そして悪魔は人を堕落させる意味を身を以てして理解し、その手練手管を味わってしまえば危うくオトされそうになるのを既の所で踏みとどまり本物の好色堕落王になることだけはなんとか防いだ。
「生まれる子は内政に従事させる。決して戦場には連れていかせないからな。悪魔の叡智が生きるのは武力ではない」
それっぽい理屈を述べながら、生まれる子の処遇は戦場とは縁遠い内政に携わらせることにした。というか、子供を戦場に平然と立たせるなんて親のすることじゃない。そりゃ血統的には優れて強いだろうが、生きるか死ぬかの状況に追いやるとか鬼畜そのものだ。セスラも国王である俺に抱かれて酔いしれているので聞いているか怪しい。

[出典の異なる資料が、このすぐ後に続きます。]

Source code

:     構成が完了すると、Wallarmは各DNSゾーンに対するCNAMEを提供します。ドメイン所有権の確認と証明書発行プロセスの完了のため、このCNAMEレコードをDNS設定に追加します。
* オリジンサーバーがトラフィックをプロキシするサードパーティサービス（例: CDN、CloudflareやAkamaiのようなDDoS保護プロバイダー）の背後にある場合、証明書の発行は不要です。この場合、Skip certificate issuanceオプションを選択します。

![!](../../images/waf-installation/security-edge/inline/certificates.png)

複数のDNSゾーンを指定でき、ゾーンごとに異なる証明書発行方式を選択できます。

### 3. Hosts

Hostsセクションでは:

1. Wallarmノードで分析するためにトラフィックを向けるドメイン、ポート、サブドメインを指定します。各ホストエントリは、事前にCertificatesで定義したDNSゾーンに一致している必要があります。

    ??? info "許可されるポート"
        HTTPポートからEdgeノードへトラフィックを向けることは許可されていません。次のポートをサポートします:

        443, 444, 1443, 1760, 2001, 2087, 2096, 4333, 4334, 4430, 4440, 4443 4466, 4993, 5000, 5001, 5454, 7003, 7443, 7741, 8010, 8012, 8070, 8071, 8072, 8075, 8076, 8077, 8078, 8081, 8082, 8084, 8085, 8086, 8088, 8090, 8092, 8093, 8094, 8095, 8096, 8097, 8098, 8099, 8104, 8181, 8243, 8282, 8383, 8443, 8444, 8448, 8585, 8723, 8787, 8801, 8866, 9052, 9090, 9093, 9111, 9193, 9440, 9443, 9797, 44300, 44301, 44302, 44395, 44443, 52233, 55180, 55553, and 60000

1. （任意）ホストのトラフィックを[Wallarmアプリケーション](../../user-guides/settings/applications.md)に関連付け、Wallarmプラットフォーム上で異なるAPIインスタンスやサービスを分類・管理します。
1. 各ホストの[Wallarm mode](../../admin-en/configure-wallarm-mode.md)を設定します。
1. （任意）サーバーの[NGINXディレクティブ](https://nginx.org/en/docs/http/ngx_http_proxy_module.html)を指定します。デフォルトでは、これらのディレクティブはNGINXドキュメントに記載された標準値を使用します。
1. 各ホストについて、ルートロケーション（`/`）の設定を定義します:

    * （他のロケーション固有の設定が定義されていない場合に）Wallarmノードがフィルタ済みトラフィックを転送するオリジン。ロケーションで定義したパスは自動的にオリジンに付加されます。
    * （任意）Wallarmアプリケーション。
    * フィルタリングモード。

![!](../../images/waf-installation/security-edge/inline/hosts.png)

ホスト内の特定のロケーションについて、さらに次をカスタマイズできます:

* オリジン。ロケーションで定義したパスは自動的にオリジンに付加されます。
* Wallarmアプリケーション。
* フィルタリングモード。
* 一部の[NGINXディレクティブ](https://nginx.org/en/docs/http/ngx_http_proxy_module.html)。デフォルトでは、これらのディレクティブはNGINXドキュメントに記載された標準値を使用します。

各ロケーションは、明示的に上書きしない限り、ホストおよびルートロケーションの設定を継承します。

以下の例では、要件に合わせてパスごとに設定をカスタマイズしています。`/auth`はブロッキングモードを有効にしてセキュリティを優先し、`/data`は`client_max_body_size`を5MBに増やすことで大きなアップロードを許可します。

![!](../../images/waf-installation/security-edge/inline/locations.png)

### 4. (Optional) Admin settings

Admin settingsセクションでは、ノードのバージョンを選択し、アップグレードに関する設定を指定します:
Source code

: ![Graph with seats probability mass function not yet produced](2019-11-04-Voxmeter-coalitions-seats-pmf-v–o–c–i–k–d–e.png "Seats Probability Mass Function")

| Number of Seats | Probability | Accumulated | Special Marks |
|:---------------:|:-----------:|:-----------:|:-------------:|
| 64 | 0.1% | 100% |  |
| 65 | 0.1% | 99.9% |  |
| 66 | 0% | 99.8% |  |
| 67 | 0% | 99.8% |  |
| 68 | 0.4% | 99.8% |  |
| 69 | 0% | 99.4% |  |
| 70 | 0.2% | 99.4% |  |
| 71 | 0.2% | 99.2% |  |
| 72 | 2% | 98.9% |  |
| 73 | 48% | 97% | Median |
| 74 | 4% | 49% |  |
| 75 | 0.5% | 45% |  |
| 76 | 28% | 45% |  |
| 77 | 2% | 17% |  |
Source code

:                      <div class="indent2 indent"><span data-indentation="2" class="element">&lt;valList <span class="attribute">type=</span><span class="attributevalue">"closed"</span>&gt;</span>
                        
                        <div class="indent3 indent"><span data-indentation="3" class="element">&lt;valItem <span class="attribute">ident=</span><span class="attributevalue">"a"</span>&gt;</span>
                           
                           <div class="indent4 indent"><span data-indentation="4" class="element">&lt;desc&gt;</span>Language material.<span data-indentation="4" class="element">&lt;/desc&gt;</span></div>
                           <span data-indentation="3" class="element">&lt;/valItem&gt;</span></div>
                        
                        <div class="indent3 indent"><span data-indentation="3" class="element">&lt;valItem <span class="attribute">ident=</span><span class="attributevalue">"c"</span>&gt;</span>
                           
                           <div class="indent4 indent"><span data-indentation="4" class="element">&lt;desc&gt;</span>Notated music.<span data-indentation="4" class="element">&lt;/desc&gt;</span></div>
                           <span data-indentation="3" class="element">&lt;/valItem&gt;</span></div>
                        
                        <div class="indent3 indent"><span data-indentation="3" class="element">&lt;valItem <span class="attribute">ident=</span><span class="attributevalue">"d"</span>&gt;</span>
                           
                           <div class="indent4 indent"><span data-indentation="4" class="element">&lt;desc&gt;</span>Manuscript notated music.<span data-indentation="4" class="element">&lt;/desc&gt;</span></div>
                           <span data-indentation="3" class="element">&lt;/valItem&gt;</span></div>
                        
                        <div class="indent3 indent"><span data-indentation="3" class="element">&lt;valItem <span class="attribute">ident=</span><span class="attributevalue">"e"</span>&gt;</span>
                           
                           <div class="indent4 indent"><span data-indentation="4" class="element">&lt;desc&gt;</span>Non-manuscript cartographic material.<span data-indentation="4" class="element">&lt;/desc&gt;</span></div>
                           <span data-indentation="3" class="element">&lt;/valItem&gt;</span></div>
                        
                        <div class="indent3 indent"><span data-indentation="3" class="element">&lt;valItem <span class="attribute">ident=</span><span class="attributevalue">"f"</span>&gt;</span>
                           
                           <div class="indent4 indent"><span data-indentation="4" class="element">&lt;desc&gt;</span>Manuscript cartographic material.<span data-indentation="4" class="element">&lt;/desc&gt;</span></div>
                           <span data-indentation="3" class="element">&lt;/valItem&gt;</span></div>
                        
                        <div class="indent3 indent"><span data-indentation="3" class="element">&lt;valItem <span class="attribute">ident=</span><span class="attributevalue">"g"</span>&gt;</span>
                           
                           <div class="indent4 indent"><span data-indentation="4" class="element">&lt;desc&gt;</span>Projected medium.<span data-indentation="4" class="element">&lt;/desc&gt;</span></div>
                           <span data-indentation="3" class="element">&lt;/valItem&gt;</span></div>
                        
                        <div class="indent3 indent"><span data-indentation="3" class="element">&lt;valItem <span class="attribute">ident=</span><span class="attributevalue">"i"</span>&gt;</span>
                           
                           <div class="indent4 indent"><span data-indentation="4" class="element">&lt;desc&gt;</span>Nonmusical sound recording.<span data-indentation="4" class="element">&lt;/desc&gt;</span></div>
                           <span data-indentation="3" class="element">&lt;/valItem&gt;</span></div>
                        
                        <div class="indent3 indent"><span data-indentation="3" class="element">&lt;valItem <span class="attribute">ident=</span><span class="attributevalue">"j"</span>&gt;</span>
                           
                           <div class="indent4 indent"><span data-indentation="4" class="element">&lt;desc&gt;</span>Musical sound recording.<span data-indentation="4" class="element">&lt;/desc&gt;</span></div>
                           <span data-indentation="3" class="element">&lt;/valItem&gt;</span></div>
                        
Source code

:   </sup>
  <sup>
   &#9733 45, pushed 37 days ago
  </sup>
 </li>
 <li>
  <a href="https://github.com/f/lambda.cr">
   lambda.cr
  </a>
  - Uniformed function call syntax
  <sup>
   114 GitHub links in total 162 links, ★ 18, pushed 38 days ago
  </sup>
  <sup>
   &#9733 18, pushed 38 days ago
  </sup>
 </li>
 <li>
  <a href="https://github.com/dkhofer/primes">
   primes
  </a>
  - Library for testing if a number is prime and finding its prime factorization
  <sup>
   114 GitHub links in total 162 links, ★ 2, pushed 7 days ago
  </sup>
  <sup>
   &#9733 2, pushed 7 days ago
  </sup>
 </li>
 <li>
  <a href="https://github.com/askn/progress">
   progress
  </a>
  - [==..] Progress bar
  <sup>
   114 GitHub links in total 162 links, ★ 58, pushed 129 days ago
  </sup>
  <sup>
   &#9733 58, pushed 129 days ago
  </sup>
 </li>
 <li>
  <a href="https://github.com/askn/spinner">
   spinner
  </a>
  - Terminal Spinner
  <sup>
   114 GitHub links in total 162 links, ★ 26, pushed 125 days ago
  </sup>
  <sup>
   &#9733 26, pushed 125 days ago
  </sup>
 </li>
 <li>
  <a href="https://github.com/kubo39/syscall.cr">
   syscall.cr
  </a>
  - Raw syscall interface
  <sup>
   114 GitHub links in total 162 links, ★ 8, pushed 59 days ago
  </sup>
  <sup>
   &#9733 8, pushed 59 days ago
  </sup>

レベルアップと戦勝の時は不可避のエロイベントか……これは覚えておかないと。
恐らく、というより確実にこの件は王城内で瞬く間に広まるだろう。
そうなると英傑美少女たちによる国王の貞操の奪い合いが始まる。あらゆる状況、機会、その全てに目を光らせて子作りチャンスを窺って血で血を洗うような刃傷沙汰が確実に起きる。今回のように不意の出来事ならともかく、『戦勝』などの分かりやすい機会となれば戦争の次は内紛が起きるのは避けられない。
「事前に決めておかなくちゃ……誰をどの順で抱くのか。それもその後の生まれる子の処遇と責任も……これ、思ったより大変だな……」
闇の軍勢との戦争、伏魔殿と化した英傑美少女たちの王城内の力関係、そして内政パートの国家経営とやることは山積みである。ハーレムとか気にしてる場合ではなく、全てを上手くやらなければ破滅する状況。それも自分の命だけならまだしも、英傑美少女たちや国民となる者たち、そして生まれる俺の子供たちと、背負うべきもの全てに対して国王としての責任があるのだ。
「まっ、やるだけやってみ――――」
「大変です陛下!王城内で臣下たちの喧嘩があちこちで勃発しております!」
忠誠心MAXの英傑美少女たちの貞操を賭けた血みどろの争いのゴングは鳴った。次は誰が国王と寝るのかを巡って、当人を差し置いて今のうちに序列付けを画策する彼女たちの、闇の軍勢との戦争を前にしてその前哨戦となる争いとその仲裁のために俺が城内を駆け巡ることとなる。